As for families who are indeed seeking a school on the beach, turn to Tybee Island Maritime Academy (TIMA). “Tybee Island didn’t have a public school for 25 years after Tybee Elementary closed in the late ‘80s,” says Peter Ulrich, principal administrator at TIMA. “When the private school St. Michaels closed in 2011, the community wanted a school back on the island.” TIMA opened as a charter school in 2013, marking its 10th anniversary this year with the graduation of its first 8th-grade class. As the only school in the state of Georgia promoting high academic achievement through a maritime, career-focused, project-based curriculum, that also means that flip-flops are on the supply list, and recess happens on the beach.

Savannah Classical Academy (SCA) is also celebrating its 10th anniversary in 2023. The creation of the school was a grassroots effort by local residents, donors and Roger Moss, the incoming president of the SCCPSS board. As a charter school, SCA provides a free education to any student living in Chatham County and part of SCCPSS, with admissions received by an online lottery. Check schools’ individual websites for deadlines and more information.

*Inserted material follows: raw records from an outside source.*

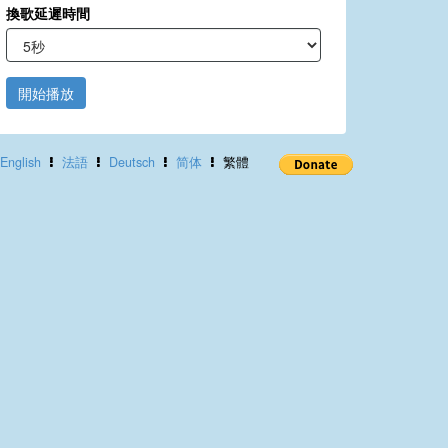
換歌延遲時間
開始播放
English
法語
Deutsch
简体
繁體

NOTEWORTHY ALUMS In addition to Hoskins-Broad, notable names who have passed through SCCPSS include, but are not limited to: Camille Syed, multimedia journalist at WTOC (Islands); Cliff McCurry, director of Community Development at Sterling Seacrest Pritchard (Savannah High); Dr. David Bringman, professor at Georgia Southern University and SCCPSS District 6 school board member (Beach); Judge Lisa Colbert (Groves); Leah Ward Sears, former Chief Justice of the Georgia Supreme Court (Savannah High); MiQuan Green, photographer and entrepreneur (Groves); Pervis Ellison, former NBA basketball player (Savannah High); Rear Adm. Susan Bryer Joyner (Jenkins). 

(Editor’s note: A previous version of this story incorrectly repeated the noteworthy alums of Calvary Day School for Memorial Day School.)